Terminal block TB1 wires through RFI filter FL2 to terminal block TB2 and then to converter brick PS3. Converter
brick PS3 uses capacitors C57, C58, C61, C64, and C65 to create an internal +385Vdc which is stepped-down to
approximately +51Vdc on the output of converter brick PS3 (48VPS1). Resistor RT1 provides a slow start-up of
48VPS1 upon power-up to prevent nuisance openings of fuse F3.
Capacitors C8, C54, C55, C59, and C56 filter the 48VPS1 output of converter brick PS3 before routing to bridge
diodes CR1 and CR45. If another BCPS is present and wired appropriately on the Carrier Backplane, its output
(48VPS2) enters via cPCI connector P1-1 to bridge diodes CR1 and CR47.

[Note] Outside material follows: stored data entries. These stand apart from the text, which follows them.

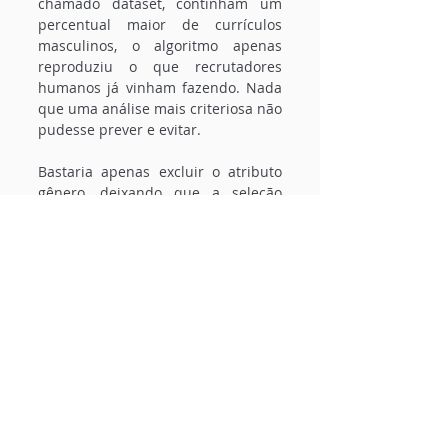
chamado dataset, continham um 
percentual maior de currículos 
masculinos, o algoritmo apenas 
reproduziu o que recrutadores 
humanos já vinham fazendo. Nada 
que uma análise mais criteriosa não 
pudesse prever e evitar. 
Bastaria apenas excluir o atributo 
gênero, deixando que a seleção 
fosse realizada somente com base 
em competências técnicas. Alguém 
faria a seleção dos candidatos por 
altura ou cor dos olhos? Claro que 
não! Então por que considerar o 
gênero como um atributo para o 
treinamento do algoritmo?
Procedendo desta forma, ao 
alimentar a rede neural sem o 
atributo de gênero, mesmo que o 
dataset contivesse uma maioria de 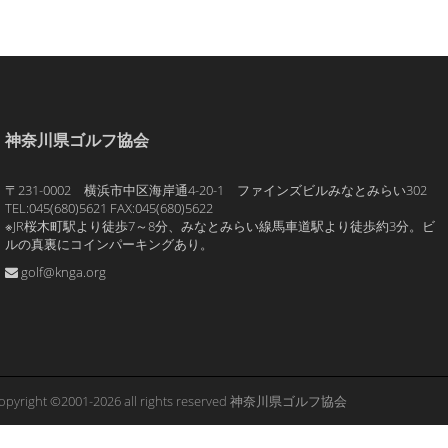
神奈川県ゴルフ協会
〒231-0002 横浜市中区海岸通4-20-1 ファインズビルみなとみらい302
TEL:045(680)5621 FAX:045(680)5622
※JR桜木町駅より徒歩7～8分、みなとみらい線馬車道駅より徒歩約3分。ビ
ルの真裏にコインパーキングあり。
golf@knga.org
opyright ©2001-2026 all rights reserved 神奈川県ゴルフ協会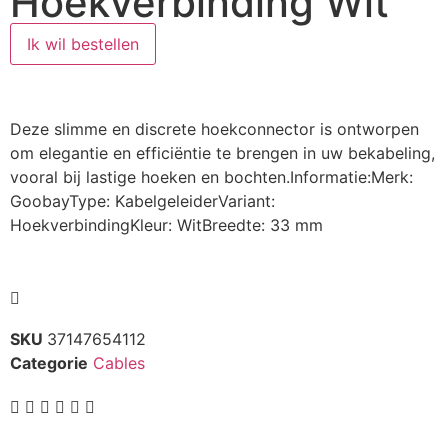
Hoekverbinding Wit
Ik wil bestellen
Deze slimme en discrete hoekconnector is ontworpen
om elegantie en efficiëntie te brengen in uw bekabeling,
vooral bij lastige hoeken en bochten.Informatie:Merk:
GoobayType: KabelgeleiderVariant:
HoekverbindingKleur: WitBreedte: 33 mm
SKU
37147654112
Categorie
Cables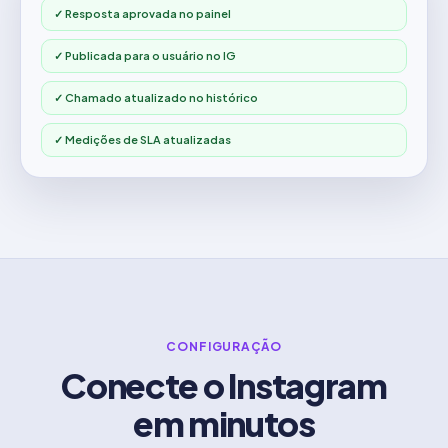
✓
Resposta aprovada no painel
✓
Publicada para o usuário no IG
✓
Chamado atualizado no histórico
✓
Medições de SLA atualizadas
CONFIGURAÇÃO
Conecte o Instagram
em minutos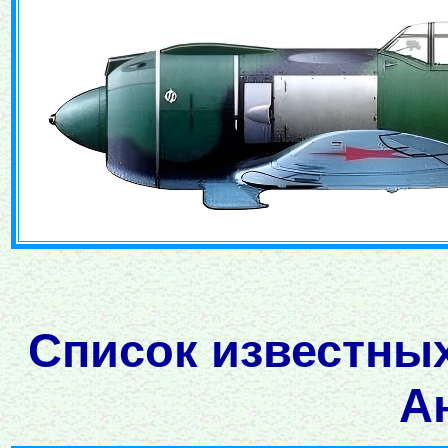
Список известных
А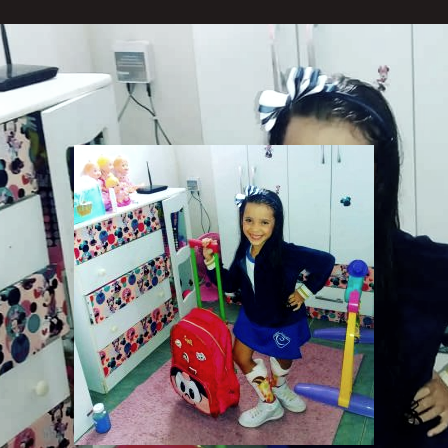
696" align="aligncenter" width="300"]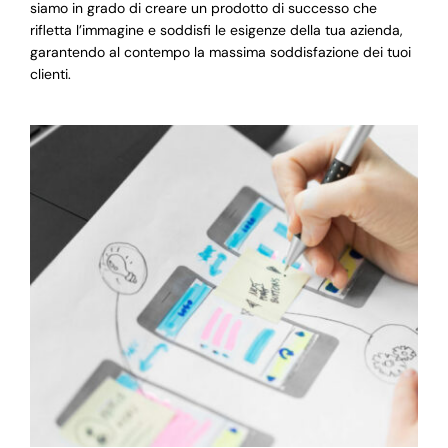
siamo in grado di creare un prodotto di successo che
rifletta l’immagine e soddisfi le esigenze della tua azienda,
garantendo al contempo la massima soddisfazione dei tuoi
clienti.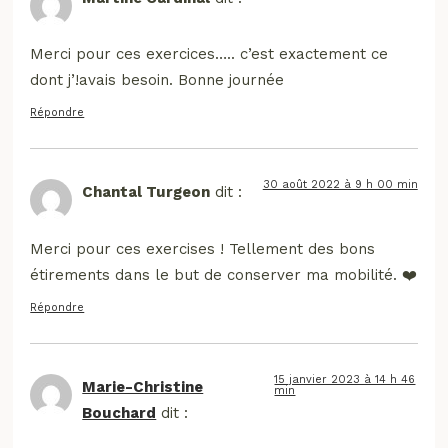
Merci pour ces exercices….. c’est exactement ce
dont j’!avais besoin. Bonne journée
Répondre
30 août 2022 à 9 h 00 min
Chantal Turgeon
dit :
Merci pour ces exercises ! Tellement des bons
étirements dans le but de conserver ma mobilité. ❤️
Répondre
15 janvier 2023 à 14 h 46
Marie-Christine
min
Bouchard
dit :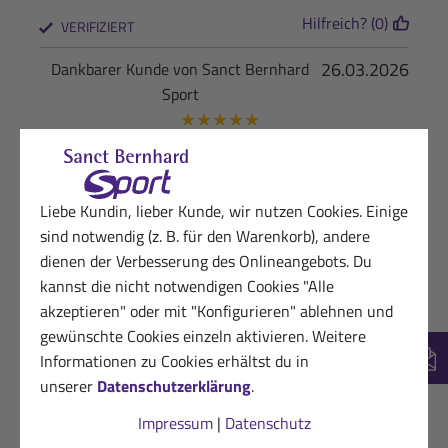
Hilfreich? (0)
VERIFIZIERT
26.03.2026
Dankbarer Kunde von Sanct Bernhard
Sport
★
★
★
★
★
Gut ausgewogen mit C8 & C10
Hilfreich? (0)
VERIFIZIERT
Liebe Kundin, lieber Kunde, wir nutzen Cookies. Einige
sind notwendig (z. B. für den Warenkorb), andere
12.03.2026
Sanct Bernhard Sport-Kundin
dienen der Verbesserung des Onlineangebots. Du
★
★
★
☆
☆
kannst die nicht notwendigen Cookies "Alle
Vertrage es nicht,bekomme Magenschmerzen
akzeptieren" oder mit "Konfigurieren" ablehnen und
davon
gewünschte Cookies einzeln aktivieren. Weitere
Informationen zu Cookies erhältst du in
New
Hilfreich? (0)
VERIFIZIERT
unserer
Datenschutzerklärung
.
Impressum
|
Datenschutz
07.03.2026
Dankbarer Kunde von Sanct Bernhard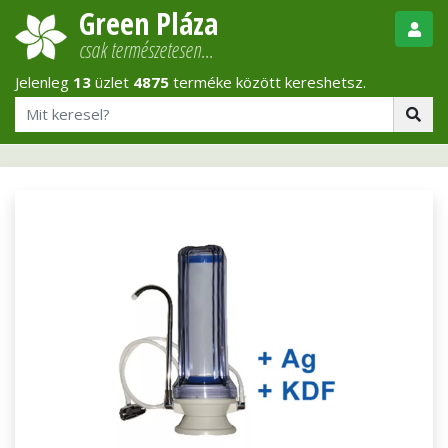
Green Pláza
csak természetesen…
Jelenleg
13
üzlet
4875
terméke között kereshetsz.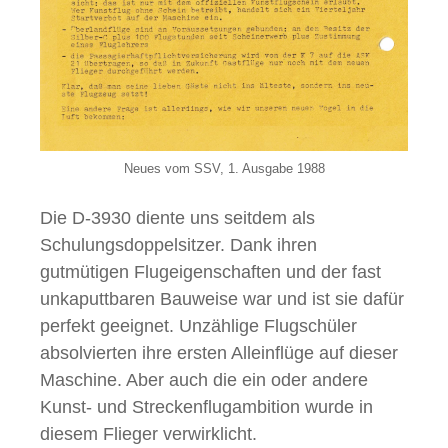
Neues vom SSV, 1. Ausgabe 1988
Die D-3930 diente uns seitdem als
Schulungsdoppelsitzer. Dank ihren
gutmütigen Flugeigenschaften und der fast
unkaputtbaren Bauweise war und ist sie dafür
perfekt geeignet. Unzählige Flugschüler
absolvierten ihre ersten Alleinflüge auf dieser
Maschine. Aber auch die ein oder andere
Kunst- und Streckenflugambition wurde in
diesem Flieger verwirklicht.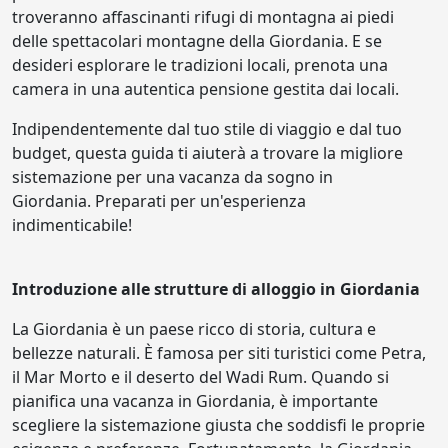
troveranno affascinanti rifugi di montagna ai piedi
delle spettacolari montagne della Giordania. E se
desideri esplorare le tradizioni locali, prenota una
camera in una autentica pensione gestita dai locali.
Indipendentemente dal tuo stile di viaggio e dal tuo
budget, questa guida ti aiuterà a trovare la migliore
sistemazione per una vacanza da sogno in
Giordania. Preparati per un'esperienza
indimenticabile!
Introduzione alle strutture di alloggio in Giordania
La Giordania è un paese ricco di storia, cultura e
bellezze naturali. È famosa per siti turistici come Petra,
il Mar Morto e il deserto del Wadi Rum. Quando si
pianifica una vacanza in Giordania, è importante
scegliere la sistemazione giusta che soddisfi le proprie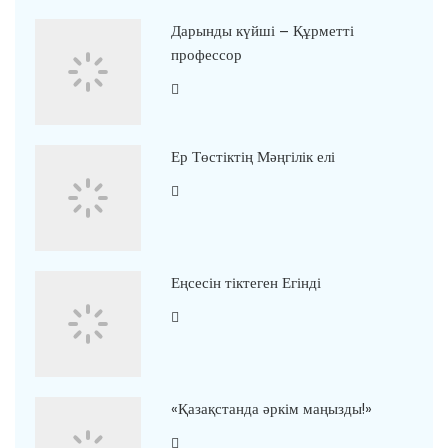
Дарынды күйші – Құрметті
профессор
Ер Төстіктің Мәңгілік елі
Еңсесін тіктеген Егінді
«Қазақстанда әркім маңызды!»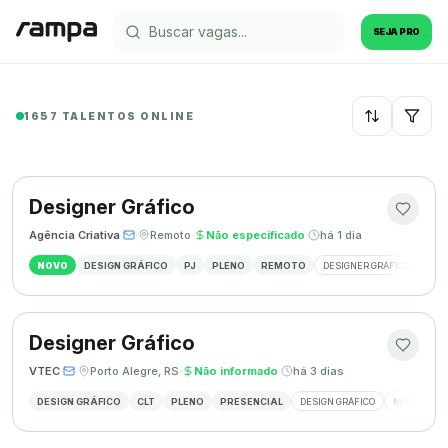
SEJA PRO
1657 TALENTOS ONLINE
Recentes
Designer Gráfico
Agência Criativa
·
·
Remoto
·
Não especificado
·
há 1 dia
NOVO
DESIGN GRÁFICO
PJ
PLENO
REMOTO
DESIGNER GRÁFICO
IDE
Designer Gráfico
VTEC
·
·
Porto Alegre, RS
·
Não informado
·
há 3 dias
DESIGN GRÁFICO
CLT
PLENO
PRESENCIAL
DESIGN GRÁFICO
MÍDIAS SOC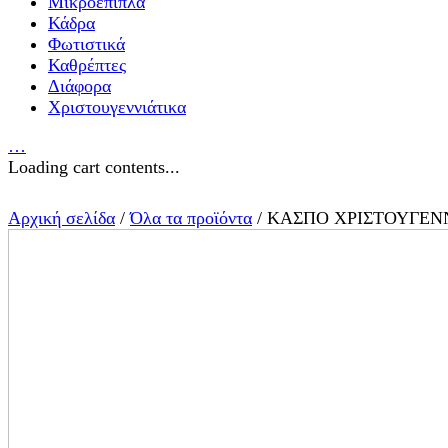
Μικροέπιπλα
Κάδρα
Φωτιστικά
Καθρέπτες
Διάφορα
Χριστουγεννιάτικα
…
Loading cart contents...
Αρχική σελίδα
/
Όλα τα προϊόντα
/ ΚΑΣΠΟ ΧΡΙΣΤΟΥΓΕΝ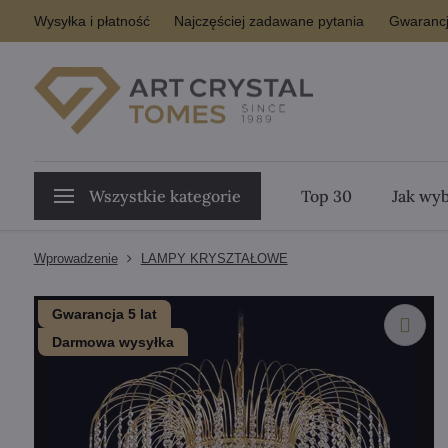
Wysyłka i płatność
Najczęściej zadawane pytania
Gwarancj
Wszystkie kategorie
Top 30
Jak wyb
Wprowadzenie
LAMPY KRYSZTAŁOWE
Gwarancja 5 lat
Darmowa wysyłka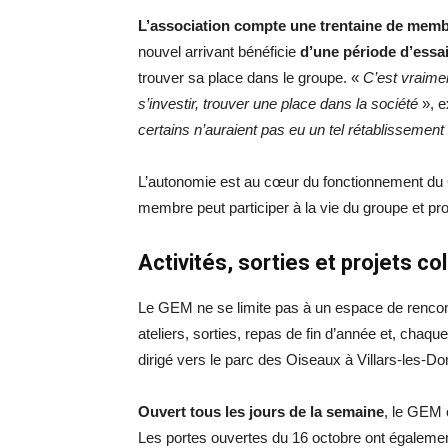
L’association compte une trentaine de mem
nouvel arrivant bénéficie
d’une période d’essa
trouver sa place dans le groupe. «
C’est vraimen
s’investir, trouver une place dans la société
», e
certains n’auraient pas eu un tel rétablissement
L’autonomie est au cœur du fonctionnement d
membre peut participer à la vie du groupe et pr
Activités, sorties et projets col
Le GEM ne se limite pas à un espace de rencontr
ateliers, sorties, repas de fin d’année et, chaq
dirigé vers le parc des Oiseaux à Villars-les-D
Ouvert tous les jours de la semaine
, le GEM 
Les portes ouvertes du 16 octobre ont également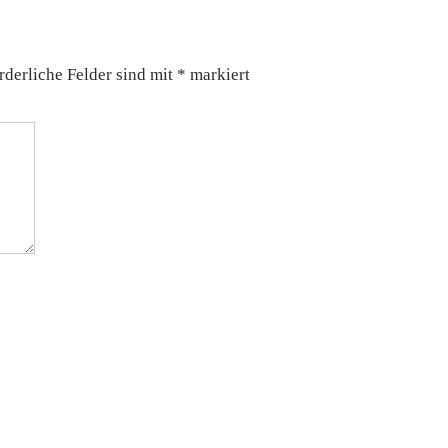
rderliche Felder sind mit
*
markiert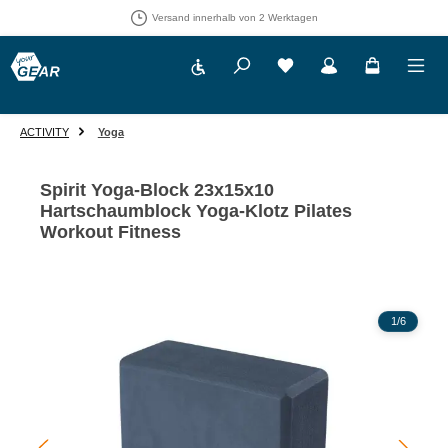
Versand innerhalb von 2 Werktagen
Werkzeugleiste anzeigen
Du hast 0 Produkte auf 
ACTIVITY
Yoga
Spirit Yoga-Block 23x15x10
Hartschaumblock Yoga-Klotz Pilates
Workout Fitness
Bildergalerie überspringen
1
/
6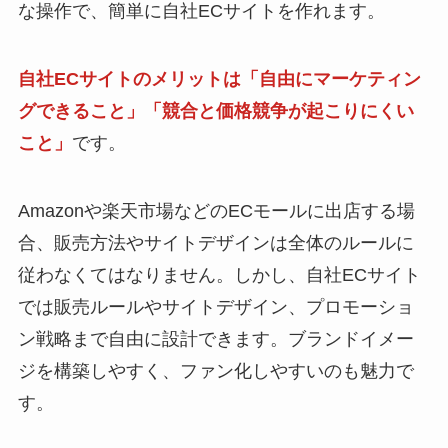
な操作で、簡単に自社ECサイトを作れます。
自社ECサイトのメリットは「自由にマーケティン
グできること」「競合と価格競争が起こりにくい
こと」
です。
Amazonや楽天市場などのECモールに出店する場
合、販売方法やサイトデザインは全体のルールに
従わなくてはなりません。しかし、自社ECサイト
では販売ルールやサイトデザイン、プロモーショ
ン戦略まで自由に設計できます。ブランドイメー
ジを構築しやすく、ファン化しやすいのも魅力で
す。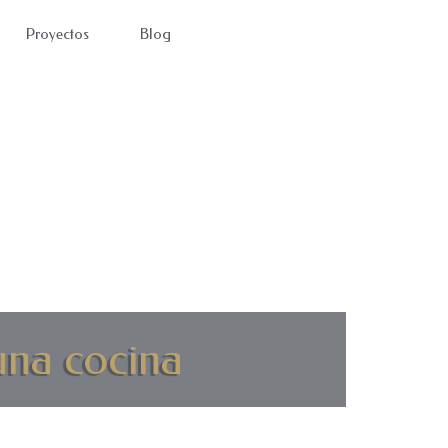
Proyectos
Blog
una cocina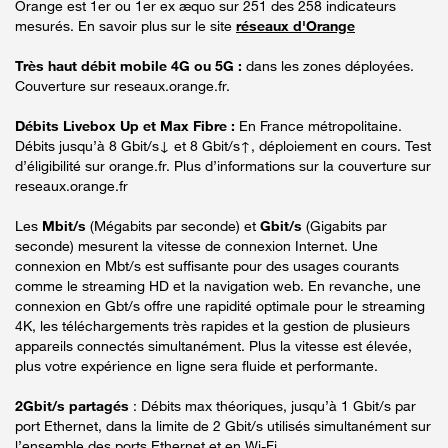
Orange est 1er ou 1er ex æquo sur 251 des 258 indicateurs
mesurés. En savoir plus sur le site
réseaux d'Orange
Très haut débit mobile 4G ou 5G :
dans les zones déployées.
Couverture sur reseaux.orange.fr.
Débits Livebox Up et Max Fibre :
En France métropolitaine.
Débits jusqu’à 8 Gbit/s↓ et 8 Gbit/s↑, déploiement en cours. Test
d’éligibilité sur orange.fr. Plus d’informations sur la couverture sur
reseaux.orange.fr
Les
Mbit/s
(Mégabits par seconde) et
Gbit/s
(Gigabits par
seconde) mesurent la vitesse de connexion Internet. Une
connexion en Mbt/s est suffisante pour des usages courants
comme le streaming HD et la navigation web. En revanche, une
connexion en Gbt/s offre une rapidité optimale pour le streaming
4K, les téléchargements très rapides et la gestion de plusieurs
appareils connectés simultanément. Plus la vitesse est élevée,
plus votre expérience en ligne sera fluide et performante.
2Gbit/s partagés
: Débits max théoriques, jusqu’à 1 Gbit/s par
port Ethernet, dans la limite de 2 Gbit/s utilisés simultanément sur
l’ensemble des ports Ethernet et en Wi-Fi.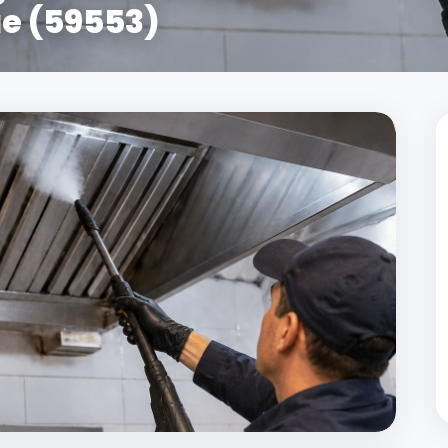
ue (59553)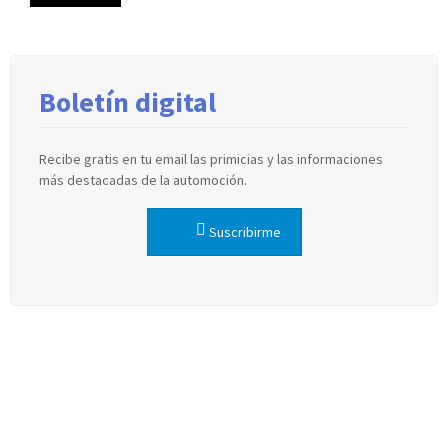
Boletín digital
Recibe gratis en tu email las primicias y las informaciones
más destacadas de la automoción.
Suscribirme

The OR’d output of bridge diode CR1 is measured by op-amp U1 across current-sense resistor R2. The output of op-
amp U1-5 is filtered by resistor R4 and capacitor C49 before routing to multiplexer U11-24. The OR’d output after
current-sense resistor R2 is called +48BUSS and routes to several places.
+48BUSS is fused by F1 before powering DC-DC converter U15-1. Capacitors C27 and C28 provide bulk filtering
while zener diodes CR37 and CR39, resistors R47 and R68, capacitor C26, and SCR Q6 provide over-voltage
protection. Inductor L1 and diode CR36 provide feedback to U15-4 to create the +5Vdc (VCC) output which powers
the input of DC-DC converter PS2-3 (as well as many other on-board integrated circuits).
DC-DC converter PS2 creates both +15Vdc and -15Vdc. Resistors R69, R77, R78, and R79 establish a constant load
to keep the outputs of PS3 within regulation. The -15Vdc output of PS2-1 is filtered by capacitors C34 and C36 and
inductor L2 before linear regulator U16 steps it down to -12Vdc (-12ANA). The +15Vdc output of PS2-8 is filtered
by capacitors C35 and C37 and inductor L3 before linear regulator U17 steps it down to +12Vdc (+12ANA). The -
12ANA and +12ANA outputs power many other on-board integrated circuits with the +12ANA also powering the
reference U18-2. The reference U18-6 output (+5VREF) sets the range of the microcontroller U8-6 internal A-D
converter as well as the battery switch voltage level on resistor network RN2-16 and comparator U19-3.
+48BUSS is also fused by F2 before powering DC-DC converter PS1 (if transistor Q11 is on). Microcontroller U8-
33 turns on transistor Q11 by turning on transistor Q12. Microcontroller U8 can verify the input power status of DC-
DC converter PS1 by reading PS1-4 (DC-DC_VIN) after it’s scaled by resistors R101 and R104 on multiplexer
U11-4 as DC-DC_SCALED.
The output of DC-DC converter PS1-9 may be turned on by microcontroller U8-26 through transistor Q5; which
connects to DC-DC converter PS1-5 (~CHG_ENABLE). When ~CHG_ENABLE is low the output of DC-DC
converter PS1-9 is enabled. Resistors R82 and R97 trim the output of DC-DC converter PS1-9 to approximately
+54.2Vdc; the desired battery charge level.
Battery charging is stopped for short times periodically to test whether batteries are connected or have become too
weakened. Microcontroller U8 takes ~CHG_ENABLE high to shut off the output of DC-DC converter PS1-9 then
turns on transistor Q4 (~BATT_DISCHARGE) which places resistors R6, R7, R9, and R10 as a load on the battery.
If the battery is not healthy, this load will lower the scaled battery voltage of resistor network RN3 and
microcontroller U8 will read it at multiplexer U11-25 (BATT_VOLT). Microcontroller U8-32 will then light the
BATT_FAULT LED CR51 through buffer U7.
Battery charging and discharging current is measured by op-amps U4 and U5 across current-sense resistor R14. Op-
amp U4-5 reports charging current after filtering by resistor R85 and capacitor C51 as BATT_CURR_CHG at
multiplexer U11-26. Op-amp U5-5 reports discharging current after filtering by resistor R86 and capacitor C50 as
BATT_CURR_DISCHARGE at multiplexer U11-11.